- **Source text**
Content starts
Historic house in New York, United States

The John Shelp Cobblestone House, also known as the Shelp–Beamer House, is located on West Shelby Road (Orleans County Route 87) in West Shelby, New York, United States, just east of the Niagara–Orleans county line. It is an 1830s cobblestone house in the Greek Revival architectural style.

Of the six cobblestone buildings in the Town of Shelby, it is the most accomplished stylistically. In the late 19th century, the interior was renovated into a more contemporary style. In 2008, the house, two barns, and a milk house on the grounds were listed on the National Register of Historic Places.

==Buildings and grounds==

The house is located near the southwest corner of an 11 acre lot at the northeast corner of the junction of South County Line and West Shelby roads. The area is rural, with large lots consisting primarily of worked fields with some scattered second-growth trees, a large wooded area to the south-southeast, and houses at the roads. It is generally level with a slight slope to the north. In the rear are the three contributing outbuildings.
Content ends
- **Actions to take**
1. Using the passage about the cobblestone house, decide whether each statement agrees with it, giving yes or no and quoting the deciding words. (a) The house dates from the 1830s and is built in the Greek Revival style. (b) The interior was renovated in the early 20th century. (c) The house stands near the northeast corner of its lot.
2. According to the passage about the cobblestone house, in what year were the house and the buildings on its grounds listed on the National Register of Historic Places?

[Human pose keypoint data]
Content starts
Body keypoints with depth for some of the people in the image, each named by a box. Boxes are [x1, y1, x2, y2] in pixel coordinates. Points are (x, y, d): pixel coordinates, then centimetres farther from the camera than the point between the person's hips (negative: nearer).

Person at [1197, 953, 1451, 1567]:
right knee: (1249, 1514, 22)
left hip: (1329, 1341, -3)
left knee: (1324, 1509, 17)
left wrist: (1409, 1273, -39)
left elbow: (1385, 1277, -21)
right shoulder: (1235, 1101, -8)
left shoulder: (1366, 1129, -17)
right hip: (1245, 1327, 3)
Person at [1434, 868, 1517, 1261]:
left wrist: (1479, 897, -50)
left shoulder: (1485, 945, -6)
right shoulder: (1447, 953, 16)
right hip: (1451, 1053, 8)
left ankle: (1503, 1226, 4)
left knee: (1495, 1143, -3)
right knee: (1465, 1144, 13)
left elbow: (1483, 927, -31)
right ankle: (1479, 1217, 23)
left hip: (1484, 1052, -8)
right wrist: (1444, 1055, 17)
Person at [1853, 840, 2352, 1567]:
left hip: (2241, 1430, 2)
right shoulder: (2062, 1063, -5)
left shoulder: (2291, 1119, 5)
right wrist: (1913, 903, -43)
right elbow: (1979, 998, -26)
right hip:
Content ends
- **Answers for the exercise**
1.
(a) Yes: "It is an 1830s cobblestone house in the Greek Revival architectural style."
(b) No: "In the late 19th century, the interior was renovated into a more contemporary style."
(c) No: "The house is located near the southwest corner of an 11 acre lot"

2. 2008